Look at the Twin Planet protest. How could you use art to make a positive impact on the environment?

Ashes by Steve McQueen

Please note: This installation contains explicit language and references to drug use and violence.

Steve McQueen Ashes, 2002-2015 Super8 and 16mm colour film, transferred to HD, sound, posters 20 minutes 31 seconds © Steve McQueen. Courtesy the artist, Thomas Dane Gallery and Marian Goodman Gallery.

Steve McQueen is British filmmaker and video artist. In 2002 Steve McQueen visited Grenada, a country in the Caribbean where his father was born. He met a young fisherman nicknamed Ashes and filmed him sitting on the prow of a boat. He didn’t use this footage for his artwork at the time.

He returned in 2013 to find that Ashes had sadly died not long after they had met and was buried in an unmarked grave. McQueen paid for a new grave to be built for Ashes and made a new film of the grave being constructed and the etching of its tombstone.

Ashes is a video installation made from three separate elements played at the same time: the two films and a soundtrack of Ashes’ friend talking about how he died.

Life and death have always lived side by side, in every aspect of life. We live with ghosts in our everyday.

Steve McQueen

The original boat footage was captured on grainy Super 8 film, like an old home video. The second film was made on 16mm film, a higher quality film that you might see in a cinema.
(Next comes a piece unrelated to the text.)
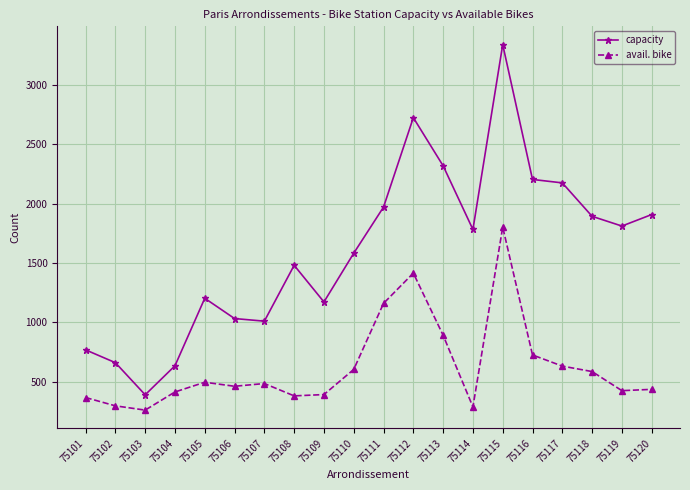

Which series has the largest total across all categories?

capacity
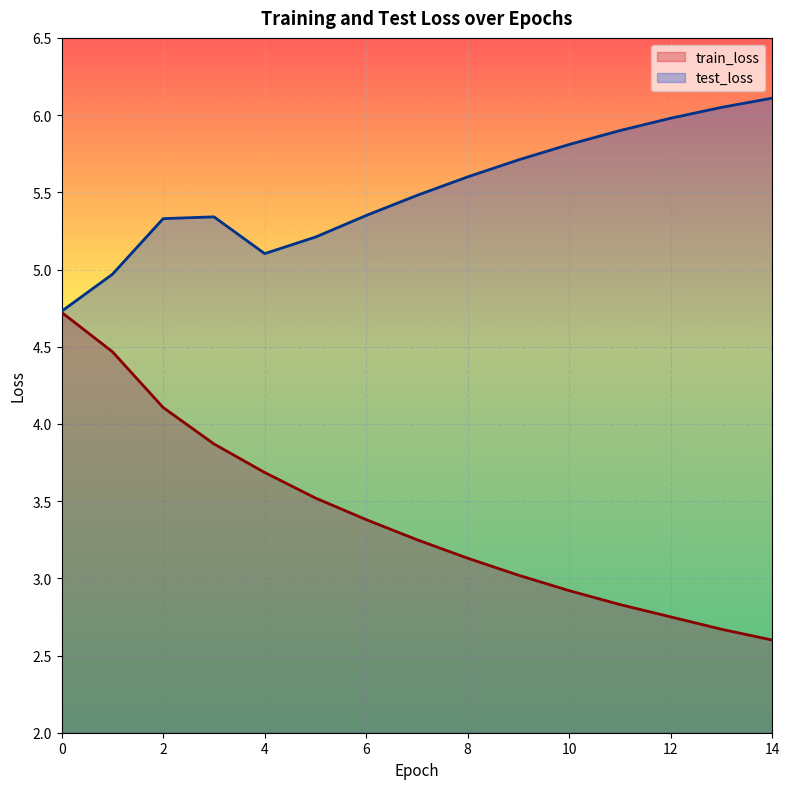

The value of train_loss at 10 is 2.9. True or false?

True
Why might McQueen have used different film for the two videos?

Activity: Tell a story

In Ashes McQueen puts together two different elements to tell a story. Could you tell a story with two images? You could also try it with videos and sound.

The two films play looped, back-to-back on a double-sided screen. You’re not told which side to view first.

Would you experience the artwork differently if you had chosen to watch the other side first?

McQueen doesn’t often give an explanation for his films to audiences but allows the viewer to put the pieces together themselves. What does the artwork tell you that words cannot?